How to fight site scrapers

There are some that argue that trying to fight site scraping is a waste of time. It is better to spend that time creating new content. Others are in favor of taking measures. This Problogger post was my resource for trying to fix the problem:

  • I left a comment on the blog of the main offender, asking him to stop doing this and remove those pages. Simultaneously I filed a support request on the blog community server he was using, informing them of the content theft. Nothing much happened. I waited a week and then took it to the next stage: you can report site scraping to Google, so I did that. Simultaneously I filed a complaint at the hosting provider of the blog. I also left a publicly visibly notification about the content theft on the forum that the blog service runs. It is presumably that last intervention that got things moving.
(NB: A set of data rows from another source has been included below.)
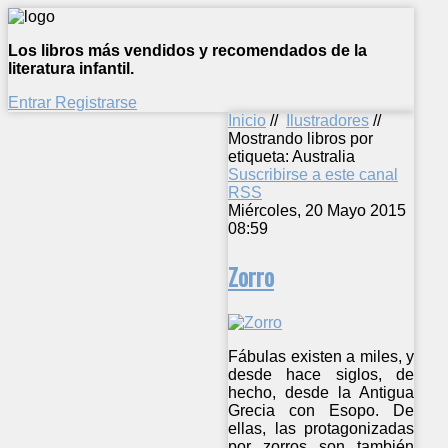
Los libros más vendidos y recomendados de la
literatura infantil.
Entrar
Registrarse
Inicio
//
Ilustradores
//
Mostrando libros por
etiqueta: Australia
Suscribirse a este canal
RSS
Miércoles, 20 Mayo 2015
08:59
Zorro
Fábulas existen a miles, y
desde hace siglos, de
hecho, desde la Antigua
Grecia con Esopo. De
ellas, las protagonizadas
por zorros son también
Within a day the guy stealing content from various web sites across the web lost his entire blog, or should I say ‘collection of copied content’.
  • A quick mail to another site, home of a Macintosh User Group, also got rid of a dozen pages containing content taken from my site.
  • Yet another site also removed content after I left a message saying that violating their hosting service ‘terms and conditions’ could prove to be costly.
  • A fairly big Apple dealer simply replaced a copy of one of my pages by a copy of a Wikipedia page after I sent them a mail.
  • Some sites had a fake or missing email address for contacting them. I used the Google service for reporting a DMCA violation and that did convince some to remove the stolen content.

Woohoo, it works!

Early Agust Google had removed those offending pages from its index. The number of daily page views moved up again. It is still too early to see if the site will regain its previous popularity.

One other thing that happened during this period is that an internal web site of Demand Media appeared in the list of referring sites. Demand Media is one of those content farms that pay authors to create hundreds of pages per day. They optimize that content for the Google search algorithm, hoping to attract sufficient visitors to earn money from the ads on their sites. If one of those Demand Media authors is using as a reference to create their own highly optimised content, this site may still gently turn into a dusty and obscure spot on the web.